Even in this episode there are signs that this will come to nothing. Eko ends up finding out about Henry and confronts Jack on it.  He refuses to listen to Jack’s spiel and makes it clear – gently – that unless he talks with ‘Henry’, he will make this public. Jack doesn’t mess around with him the same way he has with Locke; he already knows that Eko is not someone you can bully.

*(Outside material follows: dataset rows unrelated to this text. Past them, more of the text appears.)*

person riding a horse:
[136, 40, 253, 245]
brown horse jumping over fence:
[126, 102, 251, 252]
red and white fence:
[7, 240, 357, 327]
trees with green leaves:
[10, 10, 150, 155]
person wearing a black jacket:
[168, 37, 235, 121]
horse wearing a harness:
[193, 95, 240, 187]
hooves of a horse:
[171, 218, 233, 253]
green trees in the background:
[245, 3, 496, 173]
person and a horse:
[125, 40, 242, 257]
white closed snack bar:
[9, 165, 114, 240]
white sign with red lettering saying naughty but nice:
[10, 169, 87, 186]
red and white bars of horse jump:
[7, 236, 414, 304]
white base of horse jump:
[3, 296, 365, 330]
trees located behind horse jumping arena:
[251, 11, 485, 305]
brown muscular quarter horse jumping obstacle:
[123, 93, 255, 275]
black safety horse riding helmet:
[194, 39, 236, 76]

The scene between Eko and Henry is magnificent  in part because of how different it is from not only all the scenes with Henry but in all the scenes we shall see between the Others and the Losties. Eko is polite to Henry but does not for a moment try his sob story on him. The speech that he gives is both clearly a menace and apologetic. It’s the only time that one of the survivors apologizes for something that they have done to the Others (the Others have already made it clear that they have nothing to be sorry for and will keep doing so for much of the rest of the series). It will be a long time before we are ever able to read Michael Emerson’s poker face, but in the scene where Eko takes out his machete, and then cuts of the knots of his beard, I genuinely think he’s terrified.  Everyone else will spend much of Season 2 trying to figure out if Henry is telling the truth. Eko doesn’t even have to hear him to know he’s lying.

There has already been much written about how easily the Others seem to manipulate John Locke, but its worth noting that when Henry starts his mind games, Locke is pretty much open to manipulation. He doesn’t know what the button does but he has to keep pressing it anyway. He thought that he had saved Charlie; it now looks like he lost. He trusted Sawyer and Sawyer used him to take the guns from him. And in the previous episode, Jack forced him to choose between his determination and the button – and the button won.  Honestly trying to turn Locke against Jack is barely worth the head games; Locke has been a loner from the start, and he needs any ally he can get. That he has chosen to place that trust in someone who isn’t trustworthy shouldn’t really surprise considering just how susceptible he was to his father’s manipulations (and we haven’t even gotten near the worst of them)

The crisis that leads Claire into the jungle is averted when she returns to the beach and she is now more devoted than ever towards being with Aaron. But when she makes it clear that the two of them will never be apart, our heart does a lurch. We already known what happened to Rousseau and we know this island is not kind of mothers.